■ **WHAT TO PRODUCE**
The answer must consist solely of the lines from the start of the records through the line containing "Capacitor Values (pF)", restated word for word, with no pictures.

·····

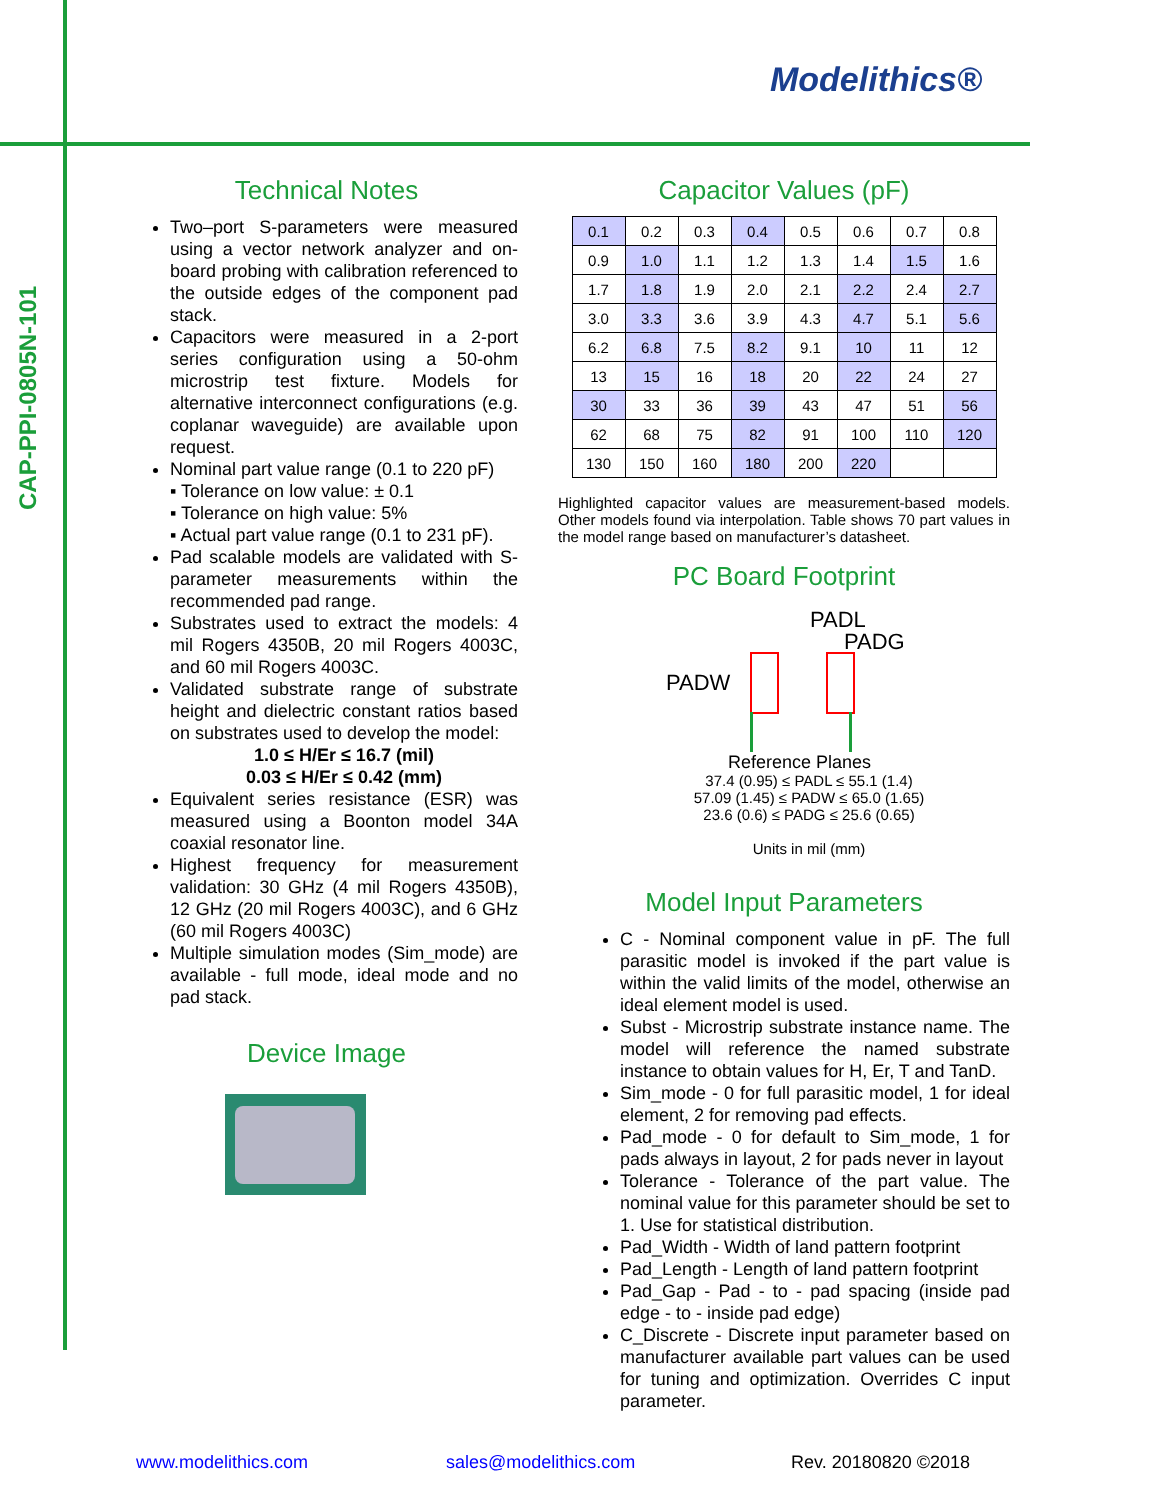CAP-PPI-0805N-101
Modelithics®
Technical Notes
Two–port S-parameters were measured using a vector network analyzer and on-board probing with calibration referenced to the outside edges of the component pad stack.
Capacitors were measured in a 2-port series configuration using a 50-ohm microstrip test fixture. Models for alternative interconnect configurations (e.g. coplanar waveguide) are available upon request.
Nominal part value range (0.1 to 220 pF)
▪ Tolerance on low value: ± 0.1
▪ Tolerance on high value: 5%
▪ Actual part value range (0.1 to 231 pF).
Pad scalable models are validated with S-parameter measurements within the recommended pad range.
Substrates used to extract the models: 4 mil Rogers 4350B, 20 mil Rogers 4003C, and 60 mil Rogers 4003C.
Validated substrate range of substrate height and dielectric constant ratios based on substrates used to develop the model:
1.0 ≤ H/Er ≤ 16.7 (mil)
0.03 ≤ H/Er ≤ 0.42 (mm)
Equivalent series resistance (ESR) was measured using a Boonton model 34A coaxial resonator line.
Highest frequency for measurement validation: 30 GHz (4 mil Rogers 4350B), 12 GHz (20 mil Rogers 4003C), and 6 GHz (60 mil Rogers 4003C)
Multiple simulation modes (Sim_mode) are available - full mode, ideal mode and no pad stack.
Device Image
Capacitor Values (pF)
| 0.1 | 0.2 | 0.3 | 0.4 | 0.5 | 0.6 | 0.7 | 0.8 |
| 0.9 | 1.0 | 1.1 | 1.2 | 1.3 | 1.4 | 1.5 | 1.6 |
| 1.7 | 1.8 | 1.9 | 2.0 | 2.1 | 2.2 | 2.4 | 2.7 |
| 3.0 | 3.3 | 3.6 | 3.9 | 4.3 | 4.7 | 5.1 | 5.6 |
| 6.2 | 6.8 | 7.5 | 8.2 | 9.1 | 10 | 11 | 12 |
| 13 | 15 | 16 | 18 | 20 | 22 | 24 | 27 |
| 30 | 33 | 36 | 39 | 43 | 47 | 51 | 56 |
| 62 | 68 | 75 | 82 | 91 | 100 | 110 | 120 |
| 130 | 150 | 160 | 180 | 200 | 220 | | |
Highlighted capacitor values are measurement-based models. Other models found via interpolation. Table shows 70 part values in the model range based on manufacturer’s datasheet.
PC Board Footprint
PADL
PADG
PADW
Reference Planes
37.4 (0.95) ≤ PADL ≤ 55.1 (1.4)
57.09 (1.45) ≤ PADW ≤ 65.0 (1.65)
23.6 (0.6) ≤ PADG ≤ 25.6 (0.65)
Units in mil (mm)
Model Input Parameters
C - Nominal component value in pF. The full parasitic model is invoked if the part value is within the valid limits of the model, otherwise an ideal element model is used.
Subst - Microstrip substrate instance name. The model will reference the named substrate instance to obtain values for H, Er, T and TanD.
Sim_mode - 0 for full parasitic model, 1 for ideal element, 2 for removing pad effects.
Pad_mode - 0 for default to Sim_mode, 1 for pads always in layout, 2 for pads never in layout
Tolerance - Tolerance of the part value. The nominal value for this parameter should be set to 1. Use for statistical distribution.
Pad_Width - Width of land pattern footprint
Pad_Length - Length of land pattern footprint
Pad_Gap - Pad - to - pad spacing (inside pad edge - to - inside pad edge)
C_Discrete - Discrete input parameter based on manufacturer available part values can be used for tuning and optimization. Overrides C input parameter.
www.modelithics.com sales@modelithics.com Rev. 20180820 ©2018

·····

■ **YOUR RESPONSE**
CAP-PPI-0805N-101
Modelithics®
Technical Notes
Two–port S-parameters were measured using a vector network analyzer and on-board probing with calibration referenced to the outside edges of the component pad stack.
Capacitors were measured in a 2-port series configuration using a 50-ohm microstrip test fixture. Models for alternative interconnect configurations (e.g. coplanar waveguide) are available upon request.
Nominal part value range (0.1 to 220 pF)
▪ Tolerance on low value: ± 0.1
▪ Tolerance on high value: 5%
▪ Actual part value range (0.1 to 231 pF).
Pad scalable models are validated with S-parameter measurements within the recommended pad range.
Substrates used to extract the models: 4 mil Rogers 4350B, 20 mil Rogers 4003C, and 60 mil Rogers 4003C.
Validated substrate range of substrate height and dielectric constant ratios based on substrates used to develop the model:
1.0 ≤ H/Er ≤ 16.7 (mil)
0.03 ≤ H/Er ≤ 0.42 (mm)
Equivalent series resistance (ESR) was measured using a Boonton model 34A coaxial resonator line.
Highest frequency for measurement validation: 30 GHz (4 mil Rogers 4350B), 12 GHz (20 mil Rogers 4003C), and 6 GHz (60 mil Rogers 4003C)
Multiple simulation modes (Sim_mode) are available - full mode, ideal mode and no pad stack.
Device Image
Capacitor Values (pF)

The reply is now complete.